#### [GIVEN TEXT]

○ ○ ○ ○

Friday, March 22nd was my birthday (I turned 24). Given the close proximity of my birthday to the first day of spring, I have been conditioned from birth to associate the two. Blooming crocuses, birds chirping, a thaw in the air...and my birthday. I know what you're thinking: it's been snowy and cold and awful...not spring weather at all. If it weren't for the flats of seedlings sitting literally everywhere in the Growing Hope Center, I might have forgotten that it's supposed to be spring, too. Which brings me to my point: being around plants, even in an auxiliary way, is just good for the soul. Plants are a great reminder that nurturing things are happening in our world, though much evidence may point to the contrary. At Growing Hope, we're trying, little by little, to bring some good into every day through better connection to plants and healthy food.

○ ○ ○ ○

#### [SUPPLIED INFORMATION]
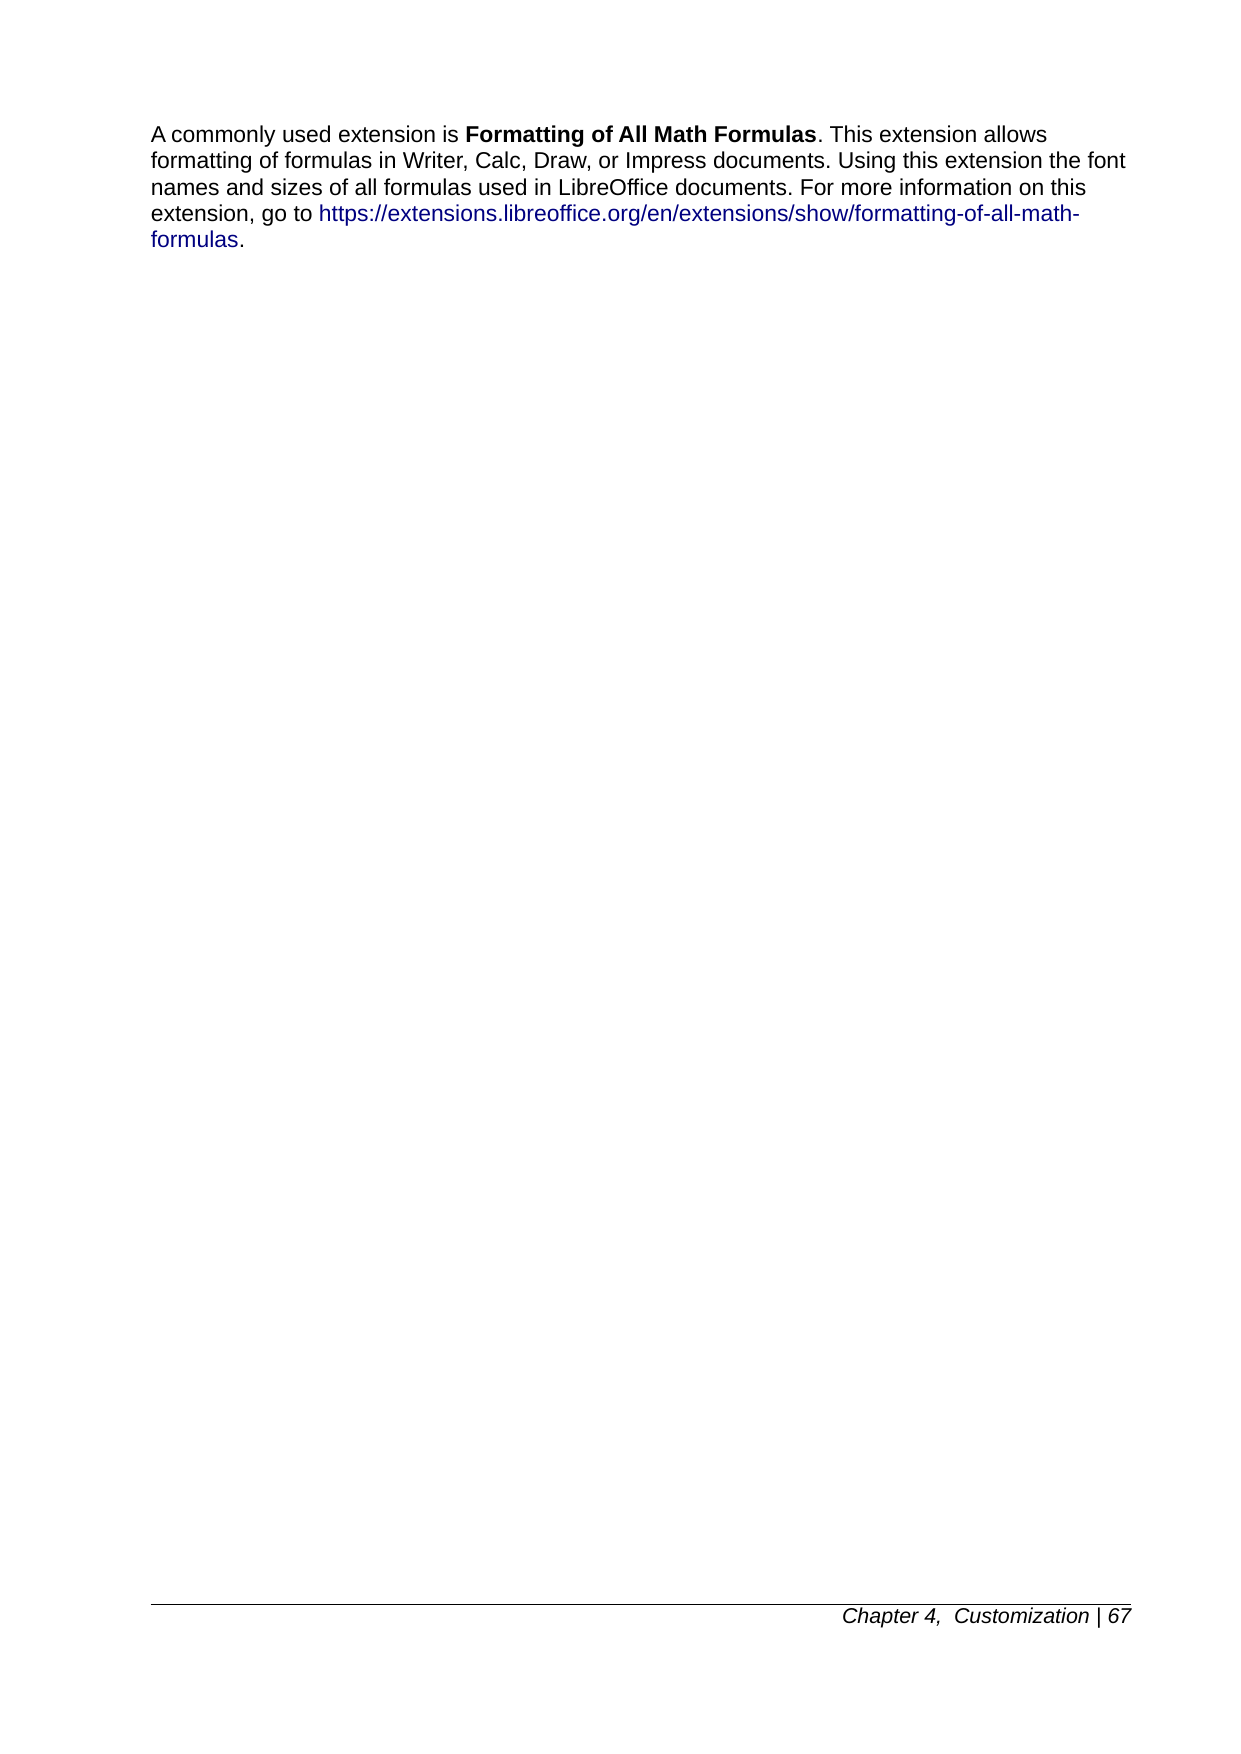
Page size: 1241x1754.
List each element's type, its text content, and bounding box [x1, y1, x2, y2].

text A commonly used extension is Formatting of All Math Formulas. This extension allows formatting of formulas in Writer, Calc, Draw, or Impress documents. Using this extension the font names and sizes of all formulas used in LibreOffice documents. For more information on this extension, go to https://extensions.libreoffice.org/en/extensions/show/formatting-of-all-math-formulas. [151, 121, 1131, 253]
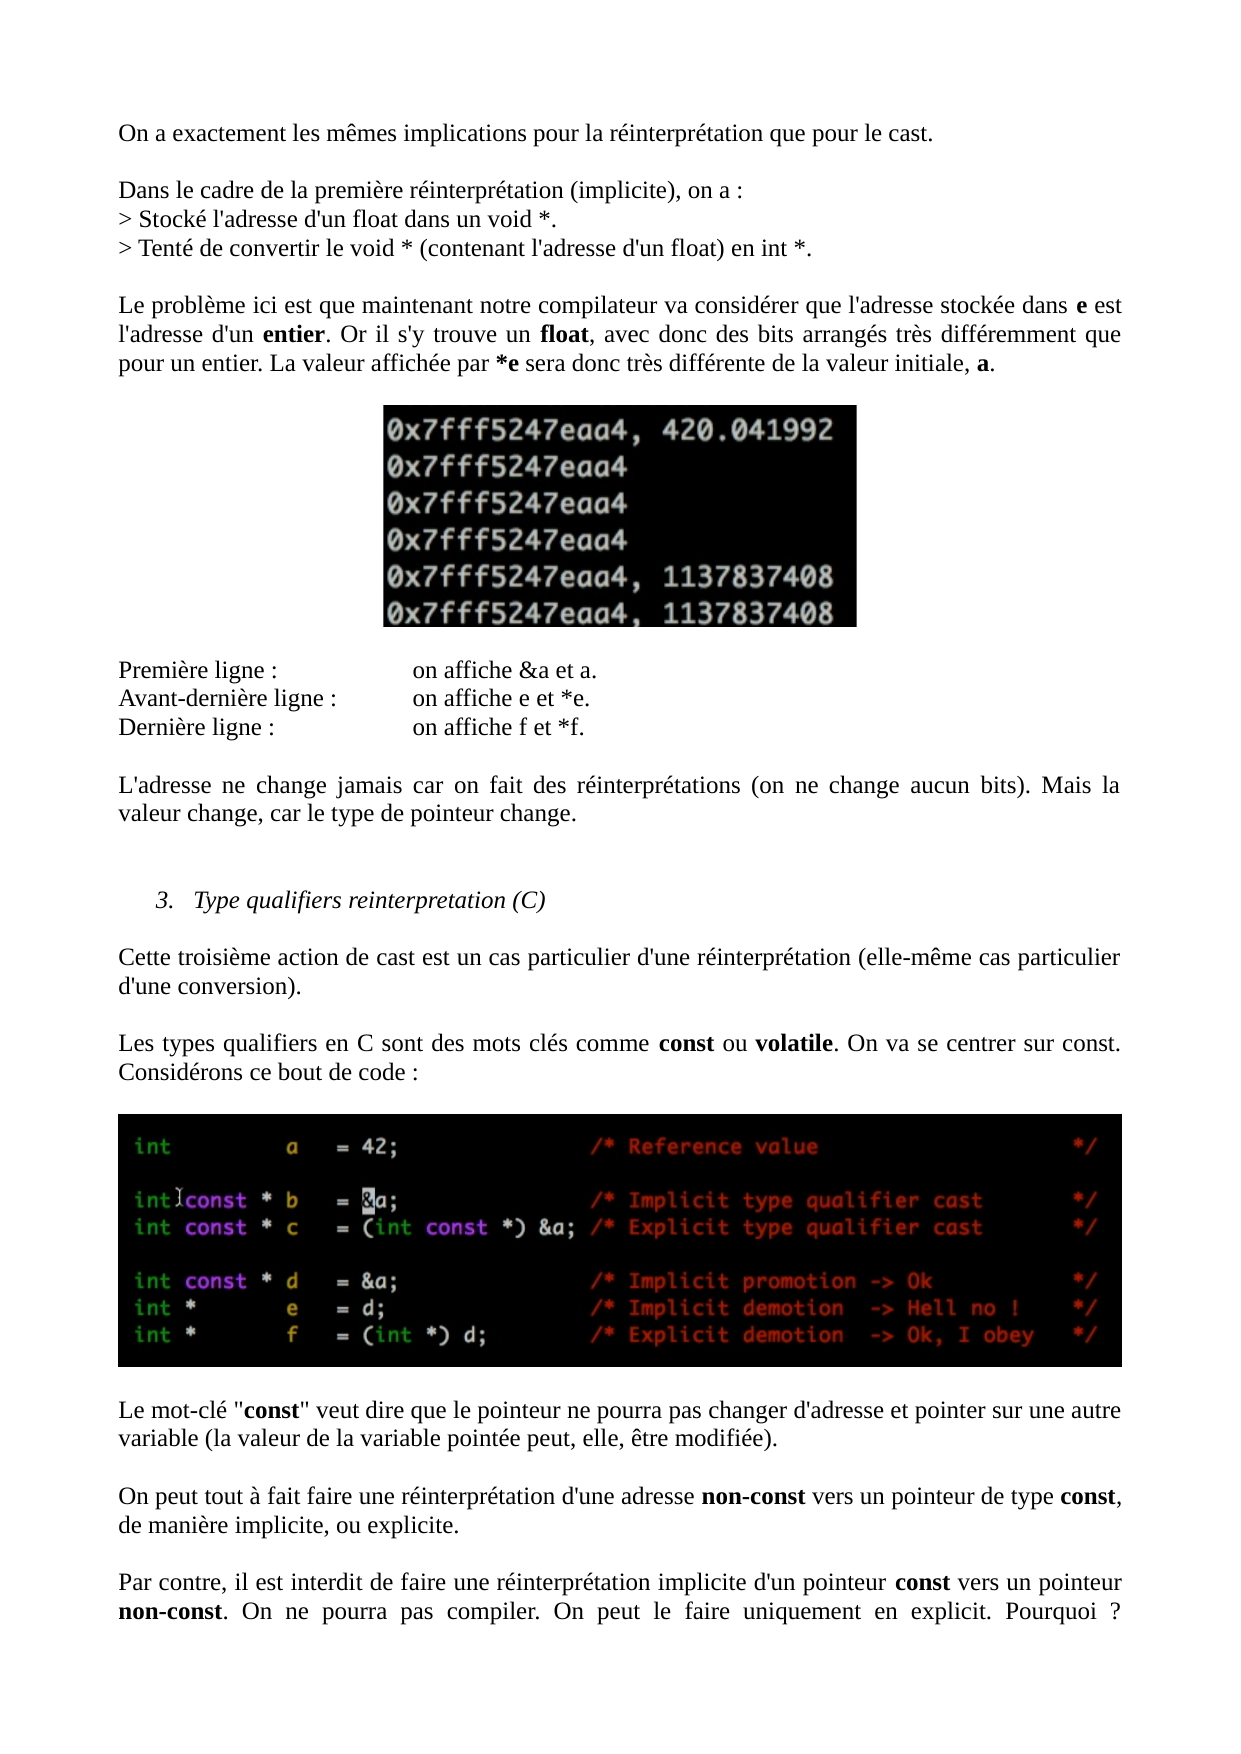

○ ○ ○ ○

#### [PARTS OF THE EXERCISE]
A - Can you transcribe the passage in the post about spring at Growing Hope from "Friday, March 22nd" to "and healthy food."?
B - How would the post about spring at Growing Hope go on after its last sentence? Continue it from there.

#### [RESPONSES TO THE TASKS]
A -
Friday, March 22nd was my birthday (I turned 24). Given the close proximity of my birthday to the first day of spring, I have been conditioned from birth to associate the two. Blooming crocuses, birds chirping, a thaw in the air...and my birthday. I know what you're thinking: it's been snowy and cold and awful...not spring weather at all. If it weren't for the flats of seedlings sitting literally everywhere in the Growing Hope Center, I might have forgotten that it's supposed to be spring, too. Which brings me to my point: being around plants, even in an auxiliary way, is just good for the soul. Plants are a great reminder that nurturing things are happening in our world, though much evidence may point to the contrary. At Growing Hope, we're trying, little by little, to bring some good into every day through better connection to plants and healthy food.

B -
Now for a disclaimer: I'm probably the least garden/health-food-centric person of anyone at Growing Hope. I don't particularly like to get dirty, despite the fact that I am the face of the "gets dirty" t-shirt on our website. I have a history of accidentally killing plants, eschewing many outdoor activities, and alternating the weeks where I eat healthy produce-laden meals with weeks where I consume an inordinate number of Reese's cups and frozen pizzas. And I drink so much diet coke that my graduating class in my sorority predicted that ten years from our graduation, I would have a lucrative endorsement deal. The point being, that, while I recognize the benefits of gardening vegetables and advocate for everyone to have equal access to healthy food, I have yet to successfully incorporate those principles fully into my life. In my marketing brain, I like to think that you can make anything accessible to anyone if you approach it in the right way. At some point, perhaps even I will be crazy for growing tomatoes or peppers or lettuce, if I find a unique way to relate to the gardening process. Over the past few months, I've been working on developing the new social enterprise line of garden products and services we recently unveiled (check out our website for more info). As an unsuccessful past gardener (and really, I'm talking about a few potted college..) I've worked really hard to make the line as full-service and accessible as possible, even to those who don't consider themselves gardeners. As much as I love the fact that our executive director posts completely serious facebook statuses that, paraphrased, read something like, "SOO excited to shovel compost on my day off," I probably won't ever enjoy that activity. Our line of products and services is tailored to fit both types of people.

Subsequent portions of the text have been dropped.